Monday early grey morning, and surprisingly a warm 59 degrees. I'm behind a blog entry hence the early morning rant and coffee. I had actually had two failed starts during the day yesterday at this. One I was sitting in church and had gotten a rather unwelcome text. That entry started "What are these trifling tests that you send me? But I thought a journal questionnaire to God was not coming out genuine. Also I didn't want to give said "text sender," a full blog entry on my 10th day of this journal journey. Although I will say that the preacher did scare me with his too timely, on point message of how deal with daily tasks. Compassion, Kindness, Humility, Gentleness, patience, forbearance and forgiveness. All those virtues must be sowed and delivered with love. Shit. I didn't want to hear that. I wanted to bolt out of the church, get the "text sender" on the phone. Reading my journal entry from yesterday I said,
That's exactly what I had envisioned becoming had I not keep my ass in the pew. But really what would that have accomplished? I kept still and silent and meditated on the fore mentioned virtues that Paul the apostle had spouted on in his letter of Colossians.
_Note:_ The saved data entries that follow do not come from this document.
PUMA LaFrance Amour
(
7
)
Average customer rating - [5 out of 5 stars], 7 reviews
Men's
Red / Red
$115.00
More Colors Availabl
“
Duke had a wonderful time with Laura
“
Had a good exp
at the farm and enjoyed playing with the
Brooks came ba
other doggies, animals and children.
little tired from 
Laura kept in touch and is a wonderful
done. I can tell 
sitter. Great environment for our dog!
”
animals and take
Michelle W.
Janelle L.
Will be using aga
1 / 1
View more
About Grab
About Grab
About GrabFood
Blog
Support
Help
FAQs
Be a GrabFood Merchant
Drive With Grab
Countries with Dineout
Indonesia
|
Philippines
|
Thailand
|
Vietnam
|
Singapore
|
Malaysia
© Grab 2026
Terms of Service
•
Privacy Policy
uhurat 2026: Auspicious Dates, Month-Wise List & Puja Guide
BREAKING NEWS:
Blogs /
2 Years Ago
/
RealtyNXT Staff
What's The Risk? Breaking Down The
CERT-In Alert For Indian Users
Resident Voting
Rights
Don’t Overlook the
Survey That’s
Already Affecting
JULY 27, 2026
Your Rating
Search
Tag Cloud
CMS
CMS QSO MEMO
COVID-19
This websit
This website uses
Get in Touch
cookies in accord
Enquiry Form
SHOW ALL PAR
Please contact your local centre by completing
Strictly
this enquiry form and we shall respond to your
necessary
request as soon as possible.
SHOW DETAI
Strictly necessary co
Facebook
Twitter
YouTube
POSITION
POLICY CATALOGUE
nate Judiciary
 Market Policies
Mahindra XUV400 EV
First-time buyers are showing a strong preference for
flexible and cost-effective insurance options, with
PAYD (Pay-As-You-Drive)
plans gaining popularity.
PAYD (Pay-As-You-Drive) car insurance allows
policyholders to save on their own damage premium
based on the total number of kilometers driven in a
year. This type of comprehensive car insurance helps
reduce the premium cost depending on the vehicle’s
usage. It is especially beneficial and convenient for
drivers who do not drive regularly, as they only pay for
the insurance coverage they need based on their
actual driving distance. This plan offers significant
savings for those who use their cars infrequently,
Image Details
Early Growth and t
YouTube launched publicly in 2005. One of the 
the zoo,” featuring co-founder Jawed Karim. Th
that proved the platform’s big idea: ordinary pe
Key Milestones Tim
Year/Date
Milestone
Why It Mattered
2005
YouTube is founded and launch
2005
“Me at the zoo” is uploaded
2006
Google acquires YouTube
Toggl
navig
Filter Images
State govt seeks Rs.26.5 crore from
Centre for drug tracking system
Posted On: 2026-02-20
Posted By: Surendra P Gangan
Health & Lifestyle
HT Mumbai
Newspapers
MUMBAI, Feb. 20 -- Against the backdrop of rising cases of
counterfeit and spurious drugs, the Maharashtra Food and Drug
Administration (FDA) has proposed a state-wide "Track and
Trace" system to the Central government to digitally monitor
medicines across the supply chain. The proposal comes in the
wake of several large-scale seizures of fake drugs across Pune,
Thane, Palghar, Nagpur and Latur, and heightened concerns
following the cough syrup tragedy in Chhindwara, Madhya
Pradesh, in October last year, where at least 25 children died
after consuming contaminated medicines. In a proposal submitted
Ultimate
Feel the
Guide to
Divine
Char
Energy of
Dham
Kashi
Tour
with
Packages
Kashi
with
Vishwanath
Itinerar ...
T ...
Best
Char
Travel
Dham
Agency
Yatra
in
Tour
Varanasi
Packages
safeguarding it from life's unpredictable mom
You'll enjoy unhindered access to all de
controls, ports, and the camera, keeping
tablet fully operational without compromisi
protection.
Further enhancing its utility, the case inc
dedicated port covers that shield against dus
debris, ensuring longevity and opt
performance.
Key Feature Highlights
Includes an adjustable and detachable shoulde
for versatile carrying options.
My other failed attempt was much later at night when I was watching the new X-Files episode. Bad move. I think I've gotten to that age where watching TV and doing any form of creative writing don't mix. It's good white noise for when I'm thumbing through my phone, social media crap but not kind to your brain when trying to form complete sentences. Correct sentence structure and mastery of the English language is already a task, why make it worse with the SiFi antics of Scull and Moulder? Honestly, I can't even remember what I even wrote, thank you TV for thoroughly rotting my brain, make sense since all I tend to watch are zombie shows.
I did end the day on high. I had a facetime with my girlfriend. It was wonderful to see her face and words moving at the same time. She had earlier visited my Mom and we chatted about each other's day. Even through the flat surface of the iphone I could feel her amazing gaze and warmth. I'm going to see her in a few weeks so we started our countdown to that day of reunion. Last countdown we would send each other videos. Each day we recorded some fact, big or little, silly or significant, and send it off. I highly recommend it for you long distance lovers who want to bravely keep the flames burning strong. Well, I read her a poem from Neruda. I even practice the Spanish four times before going live. Of course I stumbled upon my read to her but she said I read it well. Who knew?
I read in fact "En Ti La Tierra/In You The Earth." This poem is so stirring, so moving and yet very simple and short. I'll leave you with my favorite passage but before I do I came to a decision about the countdown. I shall read a different Neruda poem to her everyday till I see her on the 11th of Feb. She excites my soul and I'm brave and a better man for admitting it so. See you all down the road.